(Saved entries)
'''

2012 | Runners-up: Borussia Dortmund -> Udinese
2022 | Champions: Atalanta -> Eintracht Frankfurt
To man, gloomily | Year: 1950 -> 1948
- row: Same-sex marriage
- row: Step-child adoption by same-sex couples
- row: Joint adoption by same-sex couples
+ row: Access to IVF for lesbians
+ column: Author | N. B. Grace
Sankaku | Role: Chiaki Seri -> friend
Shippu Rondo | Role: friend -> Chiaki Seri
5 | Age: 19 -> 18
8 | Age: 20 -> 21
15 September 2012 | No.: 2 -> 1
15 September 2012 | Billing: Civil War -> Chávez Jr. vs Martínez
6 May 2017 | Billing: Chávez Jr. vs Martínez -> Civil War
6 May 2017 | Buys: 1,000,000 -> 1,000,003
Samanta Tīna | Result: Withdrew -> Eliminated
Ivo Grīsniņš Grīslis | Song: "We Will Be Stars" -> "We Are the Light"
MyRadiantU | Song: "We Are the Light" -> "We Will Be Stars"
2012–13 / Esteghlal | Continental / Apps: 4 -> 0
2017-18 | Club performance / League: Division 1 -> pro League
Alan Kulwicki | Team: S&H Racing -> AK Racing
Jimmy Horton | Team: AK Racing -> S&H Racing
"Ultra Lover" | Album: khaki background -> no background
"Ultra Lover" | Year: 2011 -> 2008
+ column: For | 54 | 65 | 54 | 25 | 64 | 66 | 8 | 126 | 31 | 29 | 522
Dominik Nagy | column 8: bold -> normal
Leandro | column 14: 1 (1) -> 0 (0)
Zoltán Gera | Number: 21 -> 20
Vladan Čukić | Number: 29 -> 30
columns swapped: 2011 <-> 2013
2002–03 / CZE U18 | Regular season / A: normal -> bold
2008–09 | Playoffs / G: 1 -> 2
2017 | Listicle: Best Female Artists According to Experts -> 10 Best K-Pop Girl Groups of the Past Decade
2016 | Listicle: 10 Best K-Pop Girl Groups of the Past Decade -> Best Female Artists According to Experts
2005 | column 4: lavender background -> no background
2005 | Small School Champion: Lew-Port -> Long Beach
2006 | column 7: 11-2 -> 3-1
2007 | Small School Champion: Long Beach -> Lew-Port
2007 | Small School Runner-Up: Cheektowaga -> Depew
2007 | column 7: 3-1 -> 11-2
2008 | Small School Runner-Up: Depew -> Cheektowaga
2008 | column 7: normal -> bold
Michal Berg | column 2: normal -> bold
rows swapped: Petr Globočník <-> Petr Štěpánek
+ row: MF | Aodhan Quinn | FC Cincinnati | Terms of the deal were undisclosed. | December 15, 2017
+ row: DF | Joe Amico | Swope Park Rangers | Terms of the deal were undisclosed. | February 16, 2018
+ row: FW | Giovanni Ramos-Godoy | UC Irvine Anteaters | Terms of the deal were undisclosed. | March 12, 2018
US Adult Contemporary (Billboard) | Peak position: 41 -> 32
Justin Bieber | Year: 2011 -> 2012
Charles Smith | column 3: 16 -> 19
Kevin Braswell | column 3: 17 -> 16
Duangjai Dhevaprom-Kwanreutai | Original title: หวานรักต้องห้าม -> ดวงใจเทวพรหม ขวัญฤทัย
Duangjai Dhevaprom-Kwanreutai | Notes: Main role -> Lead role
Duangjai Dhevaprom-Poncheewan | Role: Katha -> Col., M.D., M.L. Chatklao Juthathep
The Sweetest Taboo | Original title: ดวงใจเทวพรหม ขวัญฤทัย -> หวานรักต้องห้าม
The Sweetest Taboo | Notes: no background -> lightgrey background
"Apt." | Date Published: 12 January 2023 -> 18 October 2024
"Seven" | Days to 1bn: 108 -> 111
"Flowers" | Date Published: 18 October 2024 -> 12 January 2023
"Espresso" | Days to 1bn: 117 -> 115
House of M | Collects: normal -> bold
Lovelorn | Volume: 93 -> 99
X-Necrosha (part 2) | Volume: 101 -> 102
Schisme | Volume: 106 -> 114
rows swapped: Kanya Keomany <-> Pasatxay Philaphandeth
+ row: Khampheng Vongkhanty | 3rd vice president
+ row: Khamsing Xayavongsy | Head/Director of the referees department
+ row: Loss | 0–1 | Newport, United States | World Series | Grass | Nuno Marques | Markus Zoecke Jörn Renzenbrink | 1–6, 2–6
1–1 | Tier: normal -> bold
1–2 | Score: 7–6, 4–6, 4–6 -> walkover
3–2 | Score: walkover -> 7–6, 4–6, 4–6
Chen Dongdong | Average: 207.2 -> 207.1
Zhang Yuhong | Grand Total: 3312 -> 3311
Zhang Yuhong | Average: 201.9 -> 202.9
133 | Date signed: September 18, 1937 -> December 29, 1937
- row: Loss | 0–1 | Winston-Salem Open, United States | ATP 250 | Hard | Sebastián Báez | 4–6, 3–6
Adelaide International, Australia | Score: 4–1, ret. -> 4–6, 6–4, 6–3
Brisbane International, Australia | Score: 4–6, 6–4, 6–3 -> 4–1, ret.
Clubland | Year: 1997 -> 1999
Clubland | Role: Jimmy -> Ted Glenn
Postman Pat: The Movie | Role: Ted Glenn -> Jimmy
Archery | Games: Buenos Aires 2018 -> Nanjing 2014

'''

Written instruction
Rewrite every line of the listing above, putting "Small School Finalist" wherever "Small School Runner-Up" occurs and leaving everything else untouched.

The solution
2012 | Runners-up: Borussia Dortmund -> Udinese
2022 | Champions: Atalanta -> Eintracht Frankfurt
To man, gloomily | Year: 1950 -> 1948
- row: Same-sex marriage
- row: Step-child adoption by same-sex couples
- row: Joint adoption by same-sex couples
+ row: Access to IVF for lesbians
+ column: Author | N. B. Grace
Sankaku | Role: Chiaki Seri -> friend
Shippu Rondo | Role: friend -> Chiaki Seri
5 | Age: 19 -> 18
8 | Age: 20 -> 21
15 September 2012 | No.: 2 -> 1
15 September 2012 | Billing: Civil War -> Chávez Jr. vs Martínez
6 May 2017 | Billing: Chávez Jr. vs Martínez -> Civil War
6 May 2017 | Buys: 1,000,000 -> 1,000,003
Samanta Tīna | Result: Withdrew -> Eliminated
Ivo Grīsniņš Grīslis | Song: "We Will Be Stars" -> "We Are the Light"
MyRadiantU | Song: "We Are the Light" -> "We Will Be Stars"
2012–13 / Esteghlal | Continental / Apps: 4 -> 0
2017-18 | Club performance / League: Division 1 -> pro League
Alan Kulwicki | Team: S&H Racing -> AK Racing
Jimmy Horton | Team: AK Racing -> S&H Racing
"Ultra Lover" | Album: khaki background -> no background
"Ultra Lover" | Year: 2011 -> 2008
+ column: For | 54 | 65 | 54 | 25 | 64 | 66 | 8 | 126 | 31 | 29 | 522
Dominik Nagy | column 8: bold -> normal
Leandro | column 14: 1 (1) -> 0 (0)
Zoltán Gera | Number: 21 -> 20
Vladan Čukić | Number: 29 -> 30
columns swapped: 2011 <-> 2013
2002–03 / CZE U18 | Regular season / A: normal -> bold
2008–09 | Playoffs / G: 1 -> 2
2017 | Listicle: Best Female Artists According to Experts -> 10 Best K-Pop Girl Groups of the Past Decade
2016 | Listicle: 10 Best K-Pop Girl Groups of the Past Decade -> Best Female Artists According to Experts
2005 | column 4: lavender background -> no background
2005 | Small School Champion: Lew-Port -> Long Beach
2006 | column 7: 11-2 -> 3-1
2007 | Small School Champion: Long Beach -> Lew-Port
2007 | Small School Finalist: Cheektowaga -> Depew
2007 | column 7: 3-1 -> 11-2
2008 | Small School Finalist: Depew -> Cheektowaga
2008 | column 7: normal -> bold
Michal Berg | column 2: normal -> bold
rows swapped: Petr Globočník <-> Petr Štěpánek
+ row: MF | Aodhan Quinn | FC Cincinnati | Terms of the deal were undisclosed. | December 15, 2017
+ row: DF | Joe Amico | Swope Park Rangers | Terms of the deal were undisclosed. | February 16, 2018
+ row: FW | Giovanni Ramos-Godoy | UC Irvine Anteaters | Terms of the deal were undisclosed. | March 12, 2018
US Adult Contemporary (Billboard) | Peak position: 41 -> 32
Justin Bieber | Year: 2011 -> 2012
Charles Smith | column 3: 16 -> 19
Kevin Braswell | column 3: 17 -> 16
Duangjai Dhevaprom-Kwanreutai | Original title: หวานรักต้องห้าม -> ดวงใจเทวพรหม ขวัญฤทัย
Duangjai Dhevaprom-Kwanreutai | Notes: Main role -> Lead role
Duangjai Dhevaprom-Poncheewan | Role: Katha -> Col., M.D., M.L. Chatklao Juthathep
The Sweetest Taboo | Original title: ดวงใจเทวพรหม ขวัญฤทัย -> หวานรักต้องห้าม
The Sweetest Taboo | Notes: no background -> lightgrey background
"Apt." | Date Published: 12 January 2023 -> 18 October 2024
"Seven" | Days to 1bn: 108 -> 111
"Flowers" | Date Published: 18 October 2024 -> 12 January 2023
"Espresso" | Days to 1bn: 117 -> 115
House of M | Collects: normal -> bold
Lovelorn | Volume: 93 -> 99
X-Necrosha (part 2) | Volume: 101 -> 102
Schisme | Volume: 106 -> 114
rows swapped: Kanya Keomany <-> Pasatxay Philaphandeth
+ row: Khampheng Vongkhanty | 3rd vice president
+ row: Khamsing Xayavongsy | Head/Director of the referees department
+ row: Loss | 0–1 | Newport, United States | World Series | Grass | Nuno Marques | Markus Zoecke Jörn Renzenbrink | 1–6, 2–6
1–1 | Tier: normal -> bold
1–2 | Score: 7–6, 4–6, 4–6 -> walkover
3–2 | Score: walkover -> 7–6, 4–6, 4–6
Chen Dongdong | Average: 207.2 -> 207.1
Zhang Yuhong | Grand Total: 3312 -> 3311
Zhang Yuhong | Average: 201.9 -> 202.9
133 | Date signed: September 18, 1937 -> December 29, 1937
- row: Loss | 0–1 | Winston-Salem Open, United States | ATP 250 | Hard | Sebastián Báez | 4–6, 3–6
Adelaide International, Australia | Score: 4–1, ret. -> 4–6, 6–4, 6–3
Brisbane International, Australia | Score: 4–6, 6–4, 6–3 -> 4–1, ret.
Clubland | Year: 1997 -> 1999
Clubland | Role: Jimmy -> Ted Glenn
Postman Pat: The Movie | Role: Ted Glenn -> Jimmy
Archery | Games: Buenos Aires 2018 -> Nanjing 2014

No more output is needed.